§ SOURCE
((

39. I am satisfied in respect of four out of the five cases of intercourse I am considering the offender knew the complainant was not consenting. In the offence of fellatio in the loungeroom I regard him as reckless as to whether she was consenting or not. I have earlier noted each of the sexual assaults constitutes a physical dominance by abuse of physical strength of the male over the female. While the level of violence I have tabulated does not fall into the extreme, taken with the earlier conduct in the garage, the offence occurring in her home, and the state of the victim by the time the second offence occurred, I find it falls within the midrange of seriousness, slightly below the midpoint of that range.

40. Although the offender’s entry into the home has an air of home invasion about it I have already noted I cannot be satisfied that he entered the home with the intent of sexual dominance. The assessment of the second offence falling in the midrange is exclusive of any consideration of the Form 1 matters and their impact upon sentencing. In any event, the Form 1 matters are to be taken into account in the first offence. I should note that, standing alone, I do not regard that first offence as falling into the mid-range of seriousness. Clearly, it is sufficiently serious as to be nudging a mid-range, but it does not do so.

))

[Stored records]
((

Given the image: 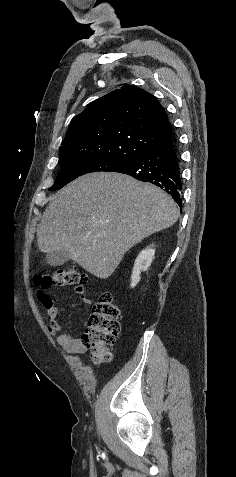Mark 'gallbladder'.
Instances as JSON below:
<instances>
[{
    "mask_svg": "<svg viewBox=\"0 0 236 477\" xmlns=\"http://www.w3.org/2000/svg\"><path fill=\"white\" fill-rule=\"evenodd\" d=\"M69 260V254L67 251H58L47 253L46 261L51 266H60L66 263Z\"/></svg>",
    "mask_w": 236,
    "mask_h": 477,
    "instance_id": "bac80fb5",
    "label": "gallbladder"
}]
</instances>
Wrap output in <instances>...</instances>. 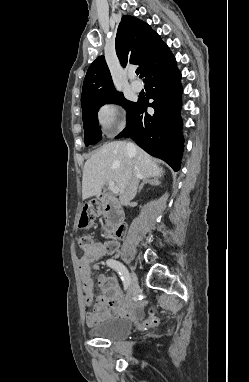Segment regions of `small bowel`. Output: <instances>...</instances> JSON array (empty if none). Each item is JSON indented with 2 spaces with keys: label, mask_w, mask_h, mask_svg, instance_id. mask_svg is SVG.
<instances>
[{
  "label": "small bowel",
  "mask_w": 249,
  "mask_h": 382,
  "mask_svg": "<svg viewBox=\"0 0 249 382\" xmlns=\"http://www.w3.org/2000/svg\"><path fill=\"white\" fill-rule=\"evenodd\" d=\"M118 241L110 243L93 242L90 248L83 250L78 259V269L84 294V302L90 306L94 303V282L92 279V264L96 263L106 254H115L119 251ZM98 265L94 264V268ZM102 295L96 300L93 310L86 314V323L93 326L101 320L110 317H127L135 315L141 304L122 297L118 279L115 276L100 274L97 279Z\"/></svg>",
  "instance_id": "small-bowel-1"
}]
</instances>
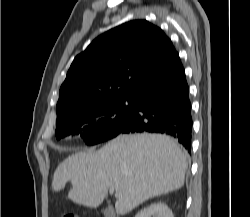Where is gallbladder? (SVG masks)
I'll return each mask as SVG.
<instances>
[{
    "instance_id": "gallbladder-1",
    "label": "gallbladder",
    "mask_w": 250,
    "mask_h": 217,
    "mask_svg": "<svg viewBox=\"0 0 250 217\" xmlns=\"http://www.w3.org/2000/svg\"><path fill=\"white\" fill-rule=\"evenodd\" d=\"M104 216H105V217H114V212H113V210L110 209V208H106V209L104 210Z\"/></svg>"
}]
</instances>
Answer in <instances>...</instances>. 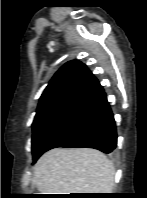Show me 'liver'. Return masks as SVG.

))

§ WHAT TO WORK ON
1 > Copy the section of the sentencing remarks that begins with the words containing "39. I am satisfied" and ends with "of that range.".
2 > For each statement, say yes or no according to the sentencing remarks, quoting the deciding words: (a) the offender is regarded as reckless as to consent in the offence of fellatio in the loungeroom; (b) the court is satisfied that the offender entered the home with the intent of sexual dominance; (c) the Form 1 matters are to be taken into account in the second offence.

§ EXERCISE ANSWERS
1 >
39. I am satisfied in respect of four out of the five cases of intercourse I am considering the offender knew the complainant was not consenting. In the offence of fellatio in the loungeroom I regard him as reckless as to whether she was consenting or not. I have earlier noted each of the sexual assaults constitutes a physical dominance by abuse of physical strength of the male over the female. While the level of violence I have tabulated does not fall into the extreme, taken with the earlier conduct in the garage, the offence occurring in her home, and the state of the victim by the time the second offence occurred, I find it falls within the midrange of seriousness, slightly below the midpoint of that range.

2 >
(a) Yes: "In the offence of fellatio in the loungeroom I regard him as reckless as to whether she was consenting or not."
(b) No: "I cannot be satisfied that he entered the home with the intent of sexual dominance."
(c) No: "the Form 1 matters are to be taken into account in the first offence."